● Problem requirements
Format the lines of the records below as a numbered list, from the line containing "family: Coccinellidae" up to and including the line containing "common name: Green cutworm", omitting any blank lines.

Items from a dataset
********

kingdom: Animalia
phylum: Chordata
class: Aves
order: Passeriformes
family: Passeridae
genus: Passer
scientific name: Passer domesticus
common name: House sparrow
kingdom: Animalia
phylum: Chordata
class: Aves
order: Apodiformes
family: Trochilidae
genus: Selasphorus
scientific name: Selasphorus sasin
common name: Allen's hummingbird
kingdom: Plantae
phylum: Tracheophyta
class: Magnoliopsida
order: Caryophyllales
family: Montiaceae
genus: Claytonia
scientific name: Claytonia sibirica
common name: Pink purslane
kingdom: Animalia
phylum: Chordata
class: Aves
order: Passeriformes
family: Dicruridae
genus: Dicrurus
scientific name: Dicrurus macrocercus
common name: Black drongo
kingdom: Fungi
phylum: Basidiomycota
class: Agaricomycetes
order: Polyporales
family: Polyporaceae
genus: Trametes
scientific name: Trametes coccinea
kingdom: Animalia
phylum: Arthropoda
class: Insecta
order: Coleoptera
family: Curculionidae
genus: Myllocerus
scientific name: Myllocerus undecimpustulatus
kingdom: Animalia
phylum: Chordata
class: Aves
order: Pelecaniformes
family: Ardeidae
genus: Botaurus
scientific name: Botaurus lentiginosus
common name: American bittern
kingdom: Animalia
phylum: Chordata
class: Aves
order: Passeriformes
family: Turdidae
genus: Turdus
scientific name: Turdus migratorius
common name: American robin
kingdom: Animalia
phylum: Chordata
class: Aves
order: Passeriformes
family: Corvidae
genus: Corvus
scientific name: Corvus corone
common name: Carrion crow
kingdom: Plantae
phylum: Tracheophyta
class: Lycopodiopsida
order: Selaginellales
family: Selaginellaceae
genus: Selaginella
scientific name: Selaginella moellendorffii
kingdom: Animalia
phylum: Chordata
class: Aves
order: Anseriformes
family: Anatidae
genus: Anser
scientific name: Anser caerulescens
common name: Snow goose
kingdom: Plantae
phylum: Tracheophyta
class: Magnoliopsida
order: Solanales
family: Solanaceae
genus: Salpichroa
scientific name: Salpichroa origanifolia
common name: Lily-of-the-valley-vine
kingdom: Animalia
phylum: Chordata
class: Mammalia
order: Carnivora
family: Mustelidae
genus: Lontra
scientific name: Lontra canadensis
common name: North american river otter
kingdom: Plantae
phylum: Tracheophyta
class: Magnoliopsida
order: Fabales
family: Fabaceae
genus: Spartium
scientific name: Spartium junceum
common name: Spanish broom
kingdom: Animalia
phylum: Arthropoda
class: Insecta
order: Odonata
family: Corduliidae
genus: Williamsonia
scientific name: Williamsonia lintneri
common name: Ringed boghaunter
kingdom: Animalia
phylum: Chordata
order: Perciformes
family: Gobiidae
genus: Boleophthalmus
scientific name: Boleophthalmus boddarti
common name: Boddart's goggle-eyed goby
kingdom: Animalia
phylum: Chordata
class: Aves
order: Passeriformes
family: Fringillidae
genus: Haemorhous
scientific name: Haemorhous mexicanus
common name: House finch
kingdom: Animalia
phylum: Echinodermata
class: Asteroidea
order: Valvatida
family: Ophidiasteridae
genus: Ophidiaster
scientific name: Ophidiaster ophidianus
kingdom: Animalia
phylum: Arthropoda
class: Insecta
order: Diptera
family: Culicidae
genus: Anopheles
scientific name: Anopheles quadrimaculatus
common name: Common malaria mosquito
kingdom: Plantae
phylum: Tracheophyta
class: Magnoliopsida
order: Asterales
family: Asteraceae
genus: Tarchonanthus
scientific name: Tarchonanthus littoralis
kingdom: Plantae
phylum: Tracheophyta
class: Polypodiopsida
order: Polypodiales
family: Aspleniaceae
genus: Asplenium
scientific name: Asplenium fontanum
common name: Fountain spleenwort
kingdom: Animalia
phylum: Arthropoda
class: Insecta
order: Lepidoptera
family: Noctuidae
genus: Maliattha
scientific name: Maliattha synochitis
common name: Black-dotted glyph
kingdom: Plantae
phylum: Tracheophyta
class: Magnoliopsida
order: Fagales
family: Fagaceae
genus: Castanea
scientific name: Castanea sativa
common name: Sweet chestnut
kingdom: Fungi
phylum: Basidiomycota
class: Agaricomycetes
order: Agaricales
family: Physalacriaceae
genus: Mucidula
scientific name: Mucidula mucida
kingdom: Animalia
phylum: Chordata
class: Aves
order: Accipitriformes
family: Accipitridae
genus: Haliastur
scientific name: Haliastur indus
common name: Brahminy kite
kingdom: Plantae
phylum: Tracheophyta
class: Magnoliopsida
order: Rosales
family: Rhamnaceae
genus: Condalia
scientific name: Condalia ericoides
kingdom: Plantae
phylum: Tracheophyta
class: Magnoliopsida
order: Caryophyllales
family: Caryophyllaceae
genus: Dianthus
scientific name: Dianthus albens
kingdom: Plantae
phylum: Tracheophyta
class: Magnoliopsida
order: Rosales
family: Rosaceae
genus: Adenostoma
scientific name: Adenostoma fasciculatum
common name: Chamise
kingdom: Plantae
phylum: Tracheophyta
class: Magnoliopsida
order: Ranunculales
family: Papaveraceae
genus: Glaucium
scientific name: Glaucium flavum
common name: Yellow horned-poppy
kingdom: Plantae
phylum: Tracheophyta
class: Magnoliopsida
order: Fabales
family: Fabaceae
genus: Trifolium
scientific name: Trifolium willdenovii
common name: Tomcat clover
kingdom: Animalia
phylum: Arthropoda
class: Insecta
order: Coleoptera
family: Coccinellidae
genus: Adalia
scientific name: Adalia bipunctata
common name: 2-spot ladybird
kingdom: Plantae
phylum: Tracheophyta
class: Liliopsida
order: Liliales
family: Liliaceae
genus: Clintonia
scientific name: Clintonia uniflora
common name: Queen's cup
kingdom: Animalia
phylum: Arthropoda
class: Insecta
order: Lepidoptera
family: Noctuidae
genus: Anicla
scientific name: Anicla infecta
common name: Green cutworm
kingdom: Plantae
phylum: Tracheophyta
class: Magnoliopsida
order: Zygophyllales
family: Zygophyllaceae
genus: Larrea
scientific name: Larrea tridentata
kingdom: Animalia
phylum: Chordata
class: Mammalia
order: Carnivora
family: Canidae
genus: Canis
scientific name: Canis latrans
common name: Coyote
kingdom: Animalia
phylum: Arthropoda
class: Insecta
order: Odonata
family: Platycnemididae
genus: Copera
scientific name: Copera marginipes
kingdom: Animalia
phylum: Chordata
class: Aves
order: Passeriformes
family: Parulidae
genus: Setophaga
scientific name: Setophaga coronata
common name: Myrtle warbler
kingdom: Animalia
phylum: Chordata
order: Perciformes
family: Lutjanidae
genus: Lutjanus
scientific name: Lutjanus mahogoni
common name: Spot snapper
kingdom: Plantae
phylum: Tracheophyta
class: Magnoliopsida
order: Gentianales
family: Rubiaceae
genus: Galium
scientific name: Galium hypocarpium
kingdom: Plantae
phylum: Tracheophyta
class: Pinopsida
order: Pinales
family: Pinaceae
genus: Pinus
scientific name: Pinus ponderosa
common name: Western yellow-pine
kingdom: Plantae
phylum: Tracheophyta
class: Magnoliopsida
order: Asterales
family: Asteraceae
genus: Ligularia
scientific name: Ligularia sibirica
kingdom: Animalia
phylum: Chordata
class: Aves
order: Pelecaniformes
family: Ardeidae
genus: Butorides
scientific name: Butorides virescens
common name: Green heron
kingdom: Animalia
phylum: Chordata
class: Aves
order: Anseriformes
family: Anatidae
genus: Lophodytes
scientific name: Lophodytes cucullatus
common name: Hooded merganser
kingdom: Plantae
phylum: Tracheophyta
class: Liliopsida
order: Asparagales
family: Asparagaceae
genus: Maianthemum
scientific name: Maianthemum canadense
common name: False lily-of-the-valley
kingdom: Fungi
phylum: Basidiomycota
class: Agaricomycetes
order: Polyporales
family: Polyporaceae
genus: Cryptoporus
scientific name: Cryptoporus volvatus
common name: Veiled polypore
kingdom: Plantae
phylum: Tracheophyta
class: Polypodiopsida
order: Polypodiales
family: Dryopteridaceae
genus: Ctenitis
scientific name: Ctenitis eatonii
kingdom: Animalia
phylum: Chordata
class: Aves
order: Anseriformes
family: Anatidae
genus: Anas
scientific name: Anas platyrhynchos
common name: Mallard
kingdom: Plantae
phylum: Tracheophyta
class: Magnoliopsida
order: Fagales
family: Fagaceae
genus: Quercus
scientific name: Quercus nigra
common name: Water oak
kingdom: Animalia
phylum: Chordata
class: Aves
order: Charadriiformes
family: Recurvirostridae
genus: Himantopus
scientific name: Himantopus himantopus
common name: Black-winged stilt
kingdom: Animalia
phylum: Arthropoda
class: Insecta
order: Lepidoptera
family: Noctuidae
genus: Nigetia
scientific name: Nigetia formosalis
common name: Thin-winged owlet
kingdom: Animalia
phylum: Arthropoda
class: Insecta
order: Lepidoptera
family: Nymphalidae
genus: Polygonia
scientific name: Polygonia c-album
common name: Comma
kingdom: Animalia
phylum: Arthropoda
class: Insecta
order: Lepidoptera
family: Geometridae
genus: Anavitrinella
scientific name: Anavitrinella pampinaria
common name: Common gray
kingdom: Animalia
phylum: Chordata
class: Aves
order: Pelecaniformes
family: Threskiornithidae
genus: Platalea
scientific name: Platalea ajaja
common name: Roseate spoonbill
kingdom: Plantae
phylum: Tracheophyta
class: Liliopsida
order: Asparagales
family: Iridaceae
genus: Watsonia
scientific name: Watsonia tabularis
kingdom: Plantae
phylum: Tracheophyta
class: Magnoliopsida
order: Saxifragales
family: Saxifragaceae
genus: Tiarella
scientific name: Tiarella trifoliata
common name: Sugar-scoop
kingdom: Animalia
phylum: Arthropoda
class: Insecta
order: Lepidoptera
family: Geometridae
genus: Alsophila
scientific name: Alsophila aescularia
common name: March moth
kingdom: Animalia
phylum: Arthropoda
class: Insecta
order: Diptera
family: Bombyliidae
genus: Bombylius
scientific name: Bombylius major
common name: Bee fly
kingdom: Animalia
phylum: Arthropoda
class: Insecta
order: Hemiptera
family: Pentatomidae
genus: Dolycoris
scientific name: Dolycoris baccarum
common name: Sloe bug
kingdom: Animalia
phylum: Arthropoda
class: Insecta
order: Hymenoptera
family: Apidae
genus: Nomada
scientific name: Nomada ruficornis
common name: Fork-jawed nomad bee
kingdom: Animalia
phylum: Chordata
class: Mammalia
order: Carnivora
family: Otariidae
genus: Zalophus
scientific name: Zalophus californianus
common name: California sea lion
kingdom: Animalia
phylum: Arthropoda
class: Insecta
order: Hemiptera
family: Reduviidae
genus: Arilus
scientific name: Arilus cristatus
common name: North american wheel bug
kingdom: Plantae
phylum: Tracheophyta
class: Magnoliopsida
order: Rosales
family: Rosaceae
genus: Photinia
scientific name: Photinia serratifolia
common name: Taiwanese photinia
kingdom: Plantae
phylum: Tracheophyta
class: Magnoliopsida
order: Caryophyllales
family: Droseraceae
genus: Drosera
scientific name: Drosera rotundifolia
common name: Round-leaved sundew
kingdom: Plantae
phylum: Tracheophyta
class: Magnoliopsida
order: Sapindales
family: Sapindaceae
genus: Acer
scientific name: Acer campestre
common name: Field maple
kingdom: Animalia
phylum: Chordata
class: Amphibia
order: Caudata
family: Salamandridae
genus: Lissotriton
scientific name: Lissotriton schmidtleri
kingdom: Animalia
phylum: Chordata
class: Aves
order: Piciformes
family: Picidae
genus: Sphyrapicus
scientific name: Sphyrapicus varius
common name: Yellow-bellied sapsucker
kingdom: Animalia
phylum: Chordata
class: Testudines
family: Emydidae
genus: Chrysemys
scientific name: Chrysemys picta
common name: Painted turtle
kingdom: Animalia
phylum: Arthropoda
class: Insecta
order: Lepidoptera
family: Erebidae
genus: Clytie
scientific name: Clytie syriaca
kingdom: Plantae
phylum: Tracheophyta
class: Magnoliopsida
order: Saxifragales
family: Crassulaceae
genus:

********

● In response
1. family: Coccinellidae
2. genus: Adalia
3. scientific name: Adalia bipunctata
4. common name: 2-spot ladybird
5. kingdom: Plantae
6. phylum: Tracheophyta
7. class: Liliopsida
8. order: Liliales
9. family: Liliaceae
10. genus: Clintonia
11. scientific name: Clintonia uniflora
12. common name: Queen's cup
13. kingdom: Animalia
14. phylum: Arthropoda
15. class: Insecta
16. order: Lepidoptera
17. family: Noctuidae
18. genus: Anicla
19. scientific name: Anicla infecta
20. common name: Green cutworm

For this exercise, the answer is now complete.